In a performance that is powerful and yet beautifully nuanced, Elisabeth Banks walks away with every scene she’s in and proves herself a formidable acting talent in a way she never has before.
Inspired by true events, the film tells the story of Sam (Chris Pine), a salesman up to his eyeballs in debt, whose estranged father dies and leaves him $150,000… to be delivered to someone named “Josh.” Soon, Sam discovers a half-sister he never knew existed – a woman named Frankie (Banks), who’s a bartender, a recovering alcoholic and single mom to Josh (Michael Hall D’Addario), a super-smart but wildly precocious preteen.
Torn over what to do – because he could seriously use the cash – Sam decides to get to know Frankie without actually revealing who he is actually is. He poses as a fellow member at an AA meeting and Frankie slowly lets down her guard, sharing with Sam the hurt of growing up without a father and how her abandonment shaped the rest of her life. As a child, she explains, she knew her father had another family. And, though she never knew who they were, she grew to hate them. Uh oh.
Orbiting the proceedings are two other women with vested interests in how the scenario will play out: Lillian (Michelle Pfeiffer), Sam’s artist mother, who’s coping with her husband’s death and her son’s distance; and Hannah (Olivia Wilde), Sam’s girlfriend, who’s pushed aside while Sam tries to sort out his life, the cache of cash and how to eventually drop the bombshell of his identity on his increasingly romantically interested half-sibling.
Yes, that’s where the movie treads (carefully and smartly) on curious ground: Banks and Pine have fantastic chemistry, and (for her character, at least) their budding friendship starts to develop undertones of romance… so much so that one of the women sitting behind me in the theater during the screening kept audibly gasping and “oh no”-ing whenever it looked like the situation might start to get weird. Thankfully, none of what transpires is ever uncomfortable or unpleasant, and it adds a logical complication to their relationship given what each knows, or doesn’t know, about the other.
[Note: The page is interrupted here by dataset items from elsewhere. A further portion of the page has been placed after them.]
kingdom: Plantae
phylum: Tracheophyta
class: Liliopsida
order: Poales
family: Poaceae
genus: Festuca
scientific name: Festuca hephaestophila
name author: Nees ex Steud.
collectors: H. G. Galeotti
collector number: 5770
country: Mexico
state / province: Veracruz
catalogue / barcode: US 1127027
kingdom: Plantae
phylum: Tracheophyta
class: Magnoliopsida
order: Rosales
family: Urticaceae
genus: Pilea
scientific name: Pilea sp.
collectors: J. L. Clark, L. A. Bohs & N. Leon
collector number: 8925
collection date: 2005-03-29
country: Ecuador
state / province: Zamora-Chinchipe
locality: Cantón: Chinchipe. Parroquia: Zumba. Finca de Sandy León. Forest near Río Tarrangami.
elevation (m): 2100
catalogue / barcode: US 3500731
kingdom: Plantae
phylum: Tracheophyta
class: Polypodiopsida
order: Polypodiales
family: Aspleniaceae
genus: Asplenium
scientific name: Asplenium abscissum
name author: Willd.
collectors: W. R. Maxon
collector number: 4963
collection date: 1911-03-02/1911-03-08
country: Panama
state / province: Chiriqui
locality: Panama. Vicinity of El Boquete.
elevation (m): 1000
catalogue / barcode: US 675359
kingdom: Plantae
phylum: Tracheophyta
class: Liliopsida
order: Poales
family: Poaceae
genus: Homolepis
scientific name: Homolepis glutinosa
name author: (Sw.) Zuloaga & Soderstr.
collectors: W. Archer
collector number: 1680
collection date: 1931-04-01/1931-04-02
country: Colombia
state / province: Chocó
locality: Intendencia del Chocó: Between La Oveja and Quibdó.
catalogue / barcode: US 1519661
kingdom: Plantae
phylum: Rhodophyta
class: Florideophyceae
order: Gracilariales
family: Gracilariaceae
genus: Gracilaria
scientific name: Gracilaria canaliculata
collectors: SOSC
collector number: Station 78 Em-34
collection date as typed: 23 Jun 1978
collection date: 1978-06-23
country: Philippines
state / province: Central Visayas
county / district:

As mentioned at the outset, the performances are what drive the film, and Banks is heads and shoulders above the rest of her co-stars. Her character is, at once, a wounded child and a headstrong adult, a sensitive soul and a tough broad, and as funny as she is heartbreaking. Pine is charming and likable, though he sometimes comes across as more smitten with, than simply curious about, his half-sister. And young Michael Hall D’Addario, with his smart-ass remarks and husky voice, is reminiscent of Justin Henry in Sixteen Candles, though his character is much more fully fleshed out than Henry’s ever was.
Some may find People… a little treacly, but I found it heartwarming. Yes, it does occasionally veer into sentimentality and tear-jerking manipulation, but I was totally okay with that. Sometimes, amid the boisterous summer blockbusters, it’s nice to have a comparatively smaller movie that’s about characters and feelings instead of just stuff blowing up or people cracking crass jokes.